- _Passage to read_:
- - - - -

Speeding up local correlation methods

We present two techniques that can substantially speed up the local correlation methods. The first one allows one to avoid the expensive transformation of the electron-repulsion integrals from atomic orbitals to virtual space. The second one introduces an algorithm for the residual equations in the local perturbative treatment that, in contrast to the standard scheme, does not require holding the amplitudes or residuals in memory. It is shown that even an interpreter-based implementation of the proposed algorithm in the context of local MP2 method is faster and requires less memory than the highly optimized variants of conventional algorithms.

Local complete active space second-order perturbation theory using pair natural orbitals (PNO-CASPT2).

We present a CASPT2 method which exploits local approximations to achieve linear scaling of the computational effort with the molecular size, provided the active space is small and local. The inactive orbitals are localized, and the virtual space for each electron pair is spanned by a domain of pair-natural orbitals (PNOs). The configuration space is internally contracted, and the PNOs are defined for uniquely defined orthogonal pairs. Distant pair energies are obtained by multipole approximations, so that the number of configurations that are explicitly treated in the CASPT2 scales linearly with molecular size (assuming a constant active space). The PNOs are generated using approximate amplitudes obtained in a pair-specific semi-canonical basis of projected atomic orbitals (PAOs). The evaluation and transformation of the two-electron integrals use the same parallel local density fitting techniques as recently described for linear-scaling PNO-LMP2 (local second-order Møller-Plesset perturbation theory). The implementation of the amplitude equations, which are solved iteratively, employs the local integrated tensor framework. The efficiency and accuracy of the method are tested for excitation energies and correlation energies. It is demonstrated that the errors introduced by the local approximations are very small. They can be well controlled by few parameters for the distant pair approximation, initial PAO domains, and the PNO domains.

- - - - -

- _Source material_:
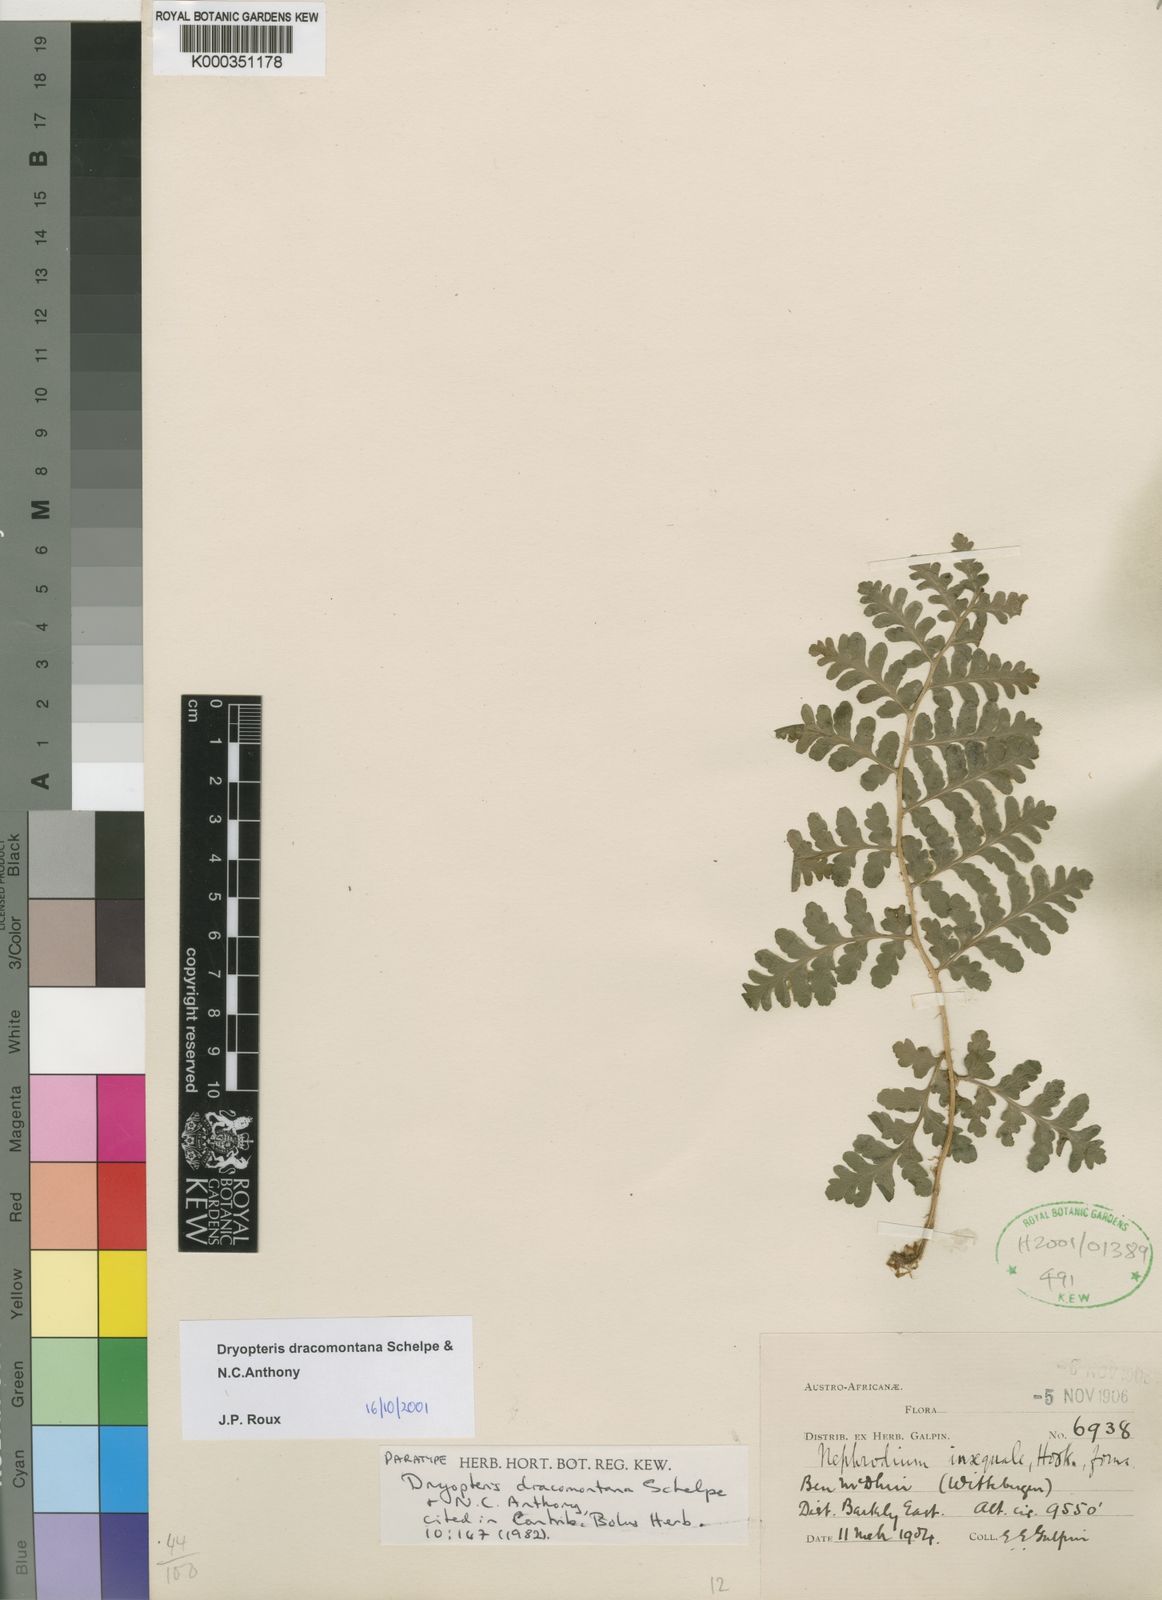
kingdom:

- - - - -

- _What the exercise asks_:
Copy the passage on local correlation methods starting at "Speeding up local" and ending at "natural orbitals (PNO-CASPT2).", switching "memory" to "RAM". The material comes from a separate source that has no connection to the passage.

- _Answer to the problem_:
Speeding up local correlation methods

We present two techniques that can substantially speed up the local correlation methods. The first one allows one to avoid the expensive transformation of the electron-repulsion integrals from atomic orbitals to virtual space. The second one introduces an algorithm for the residual equations in the local perturbative treatment that, in contrast to the standard scheme, does not require holding the amplitudes or residuals in RAM. It is shown that even an interpreter-based implementation of the proposed algorithm in the context of local MP2 method is faster and requires less RAM than the highly optimized variants of conventional algorithms.

Local complete active space second-order perturbation theory using pair natural orbitals (PNO-CASPT2).